• [Texte à lire]
Décédé le 25 décembre 2011 à l’Hôpital Gabriel Touré, Baala Guimba Diakité repose dans son village et dans la grâce d’Allah depuis le 29 décembre dernier. Avec lui s’effondre sans doute un pan important de la musique Doson du mandé et disparaît un repère culturel exceptionnel du Mali.
« Sa mémoire rigoureuse, sa voix, son style de jeu et sa dimension mystique ont marqué pour longtemps la musique des chasseurs, ainsi que la musique moderne malienne. Il incarne peut-être aussi l’homme derrière lequel s’ouvre l’ère des Sèrè médiatisés, car il garda toujours un certain recul face à l’émergence des nouveaux supports technologiques et des médias », écrit un critique européen à propos du charismatique et légendaire Baala Guimba Diakité.
Mais, à 95 ans, la légende s’est éteinte après avoir écrit l’une des belles pages de la culture malienne avec son légendaire Simbi, son éternel compagnon. Non-voyant depuis l’enfance (mais il arpentait les ruelles de Baala sans guide), Gimba Diakité n’était pas seulement artiste atypique, mais il a aussi été et demeurera le repère culturel exceptionnel d’une région et d’un pays, le Mandé et le Mali.

• [Exercice proposé 1]
D'après le texte sur Baala Guimba Diakité, pourquoi le critique européen estime-t-il que celui-ci incarne peut-être l'homme derrière lequel s'ouvre l'ère des Sèrè médiatisés ? Répondez en une à trois phrases.

• [Données fournies]

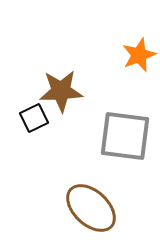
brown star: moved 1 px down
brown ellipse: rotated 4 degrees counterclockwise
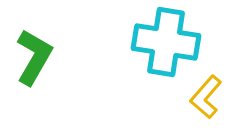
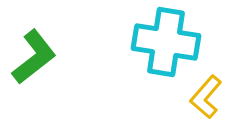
green L-shape: rotated 22 degrees clockwise
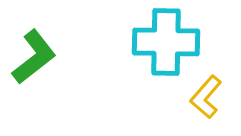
cyan cross: rotated 8 degrees counterclockwise
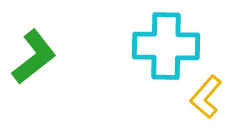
cyan cross: moved 4 px down
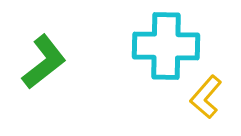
green L-shape: moved 10 px right, 5 px down
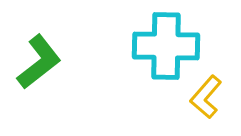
green L-shape: moved 5 px left
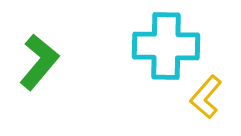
green L-shape: rotated 12 degrees counterclockwise
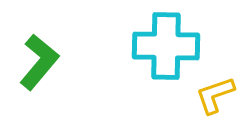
yellow L-shape: moved 9 px right, 2 px up; rotated 30 degrees clockwise
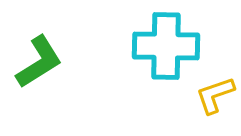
green L-shape: rotated 18 degrees clockwise
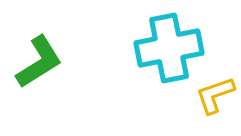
cyan cross: moved 3 px right, 2 px down; rotated 12 degrees counterclockwise
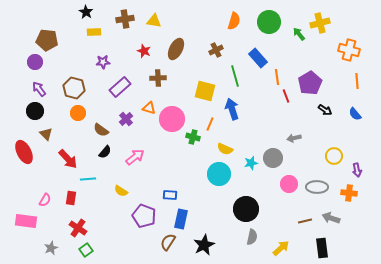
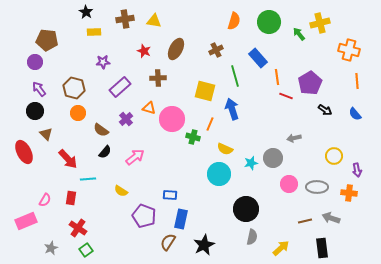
red line at (286, 96): rotated 48 degrees counterclockwise
pink rectangle at (26, 221): rotated 30 degrees counterclockwise
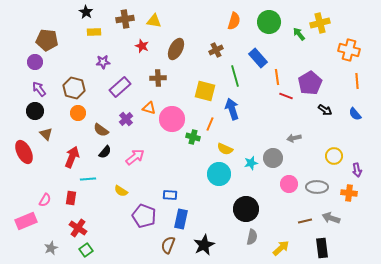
red star at (144, 51): moved 2 px left, 5 px up
red arrow at (68, 159): moved 4 px right, 2 px up; rotated 115 degrees counterclockwise
brown semicircle at (168, 242): moved 3 px down; rotated 12 degrees counterclockwise
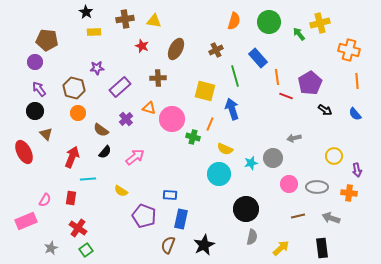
purple star at (103, 62): moved 6 px left, 6 px down
brown line at (305, 221): moved 7 px left, 5 px up
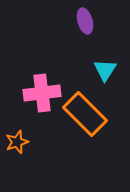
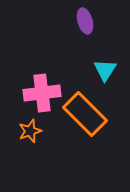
orange star: moved 13 px right, 11 px up
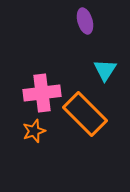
orange star: moved 4 px right
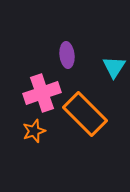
purple ellipse: moved 18 px left, 34 px down; rotated 10 degrees clockwise
cyan triangle: moved 9 px right, 3 px up
pink cross: rotated 12 degrees counterclockwise
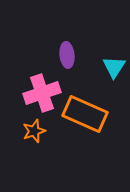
orange rectangle: rotated 21 degrees counterclockwise
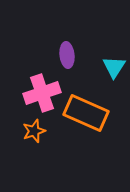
orange rectangle: moved 1 px right, 1 px up
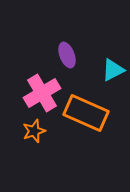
purple ellipse: rotated 15 degrees counterclockwise
cyan triangle: moved 1 px left, 3 px down; rotated 30 degrees clockwise
pink cross: rotated 12 degrees counterclockwise
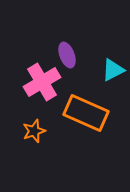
pink cross: moved 11 px up
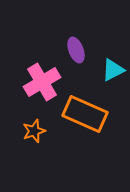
purple ellipse: moved 9 px right, 5 px up
orange rectangle: moved 1 px left, 1 px down
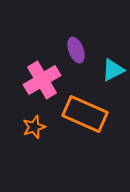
pink cross: moved 2 px up
orange star: moved 4 px up
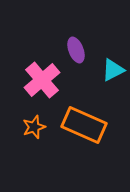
pink cross: rotated 9 degrees counterclockwise
orange rectangle: moved 1 px left, 11 px down
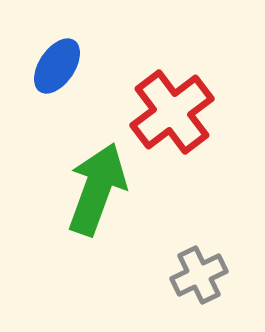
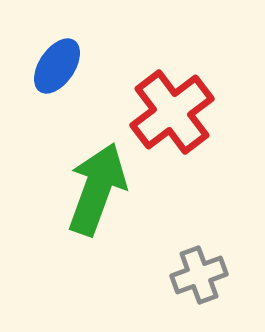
gray cross: rotated 6 degrees clockwise
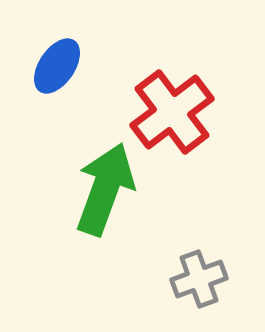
green arrow: moved 8 px right
gray cross: moved 4 px down
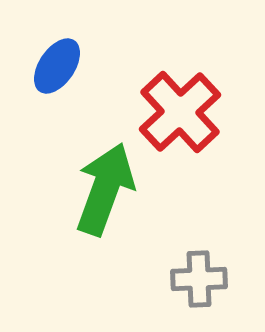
red cross: moved 8 px right; rotated 6 degrees counterclockwise
gray cross: rotated 18 degrees clockwise
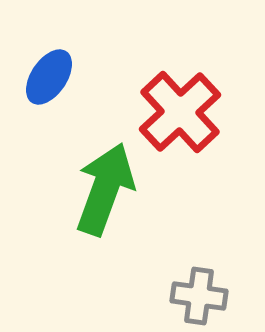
blue ellipse: moved 8 px left, 11 px down
gray cross: moved 17 px down; rotated 10 degrees clockwise
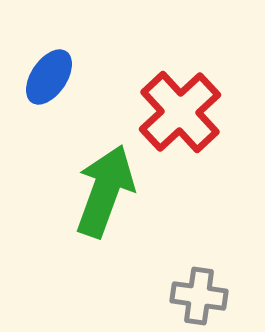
green arrow: moved 2 px down
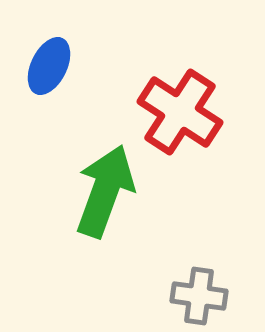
blue ellipse: moved 11 px up; rotated 8 degrees counterclockwise
red cross: rotated 14 degrees counterclockwise
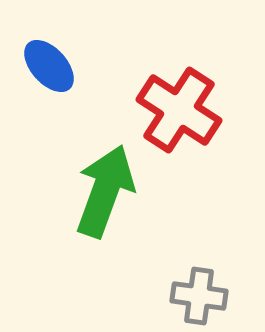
blue ellipse: rotated 68 degrees counterclockwise
red cross: moved 1 px left, 2 px up
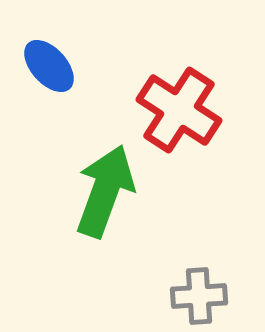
gray cross: rotated 12 degrees counterclockwise
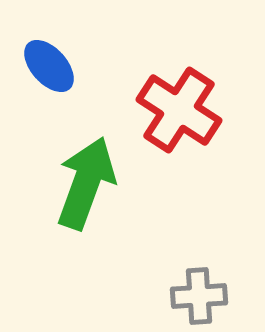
green arrow: moved 19 px left, 8 px up
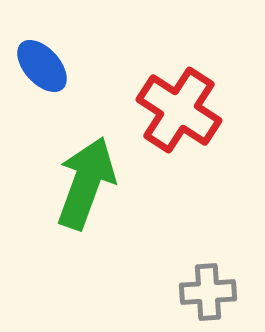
blue ellipse: moved 7 px left
gray cross: moved 9 px right, 4 px up
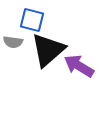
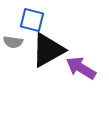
black triangle: rotated 12 degrees clockwise
purple arrow: moved 2 px right, 2 px down
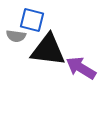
gray semicircle: moved 3 px right, 6 px up
black triangle: rotated 36 degrees clockwise
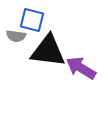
black triangle: moved 1 px down
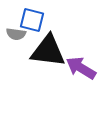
gray semicircle: moved 2 px up
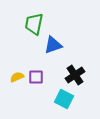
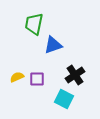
purple square: moved 1 px right, 2 px down
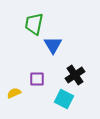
blue triangle: rotated 42 degrees counterclockwise
yellow semicircle: moved 3 px left, 16 px down
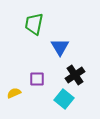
blue triangle: moved 7 px right, 2 px down
cyan square: rotated 12 degrees clockwise
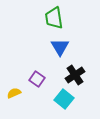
green trapezoid: moved 20 px right, 6 px up; rotated 20 degrees counterclockwise
purple square: rotated 35 degrees clockwise
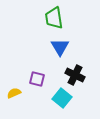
black cross: rotated 30 degrees counterclockwise
purple square: rotated 21 degrees counterclockwise
cyan square: moved 2 px left, 1 px up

• [Exercice proposé 2]
Reproduisez à l'identique les enregistrements depuis leur début jusqu'à la ligne contenant « orange rectangle: moved 1 px right, 1 px up », celle-ci comprise, en laissant les images de côté.

• [Réponse attendue 1]
Le critique avance cette idée parce que Baala Guimba Diakité garda toujours un certain recul face à l'émergence des nouveaux supports technologiques et des médias.

• [Réponse attendue 2]
brown star: moved 1 px down
brown ellipse: rotated 4 degrees counterclockwise
green L-shape: rotated 22 degrees clockwise
cyan cross: rotated 8 degrees counterclockwise
cyan cross: moved 4 px down
green L-shape: moved 10 px right, 5 px down
green L-shape: moved 5 px left
green L-shape: rotated 12 degrees counterclockwise
yellow L-shape: moved 9 px right, 2 px up; rotated 30 degrees clockwise
green L-shape: rotated 18 degrees clockwise
cyan cross: moved 3 px right, 2 px down; rotated 12 degrees counterclockwise
red line at (286, 96): rotated 48 degrees counterclockwise
pink rectangle at (26, 221): rotated 30 degrees counterclockwise
red star at (144, 51): moved 2 px left, 5 px up
red arrow at (68, 159): moved 4 px right, 2 px up; rotated 115 degrees counterclockwise
brown semicircle at (168, 242): moved 3 px down; rotated 12 degrees counterclockwise
purple star at (103, 62): moved 6 px left, 6 px down
brown line at (305, 221): moved 7 px left, 5 px up
orange star: moved 13 px right, 11 px up
orange star: moved 4 px right
purple ellipse: moved 18 px left, 34 px down; rotated 10 degrees clockwise
cyan triangle: moved 9 px right, 3 px up
pink cross: rotated 12 degrees counterclockwise
orange rectangle: rotated 21 degrees counterclockwise
orange rectangle: moved 1 px right, 1 px up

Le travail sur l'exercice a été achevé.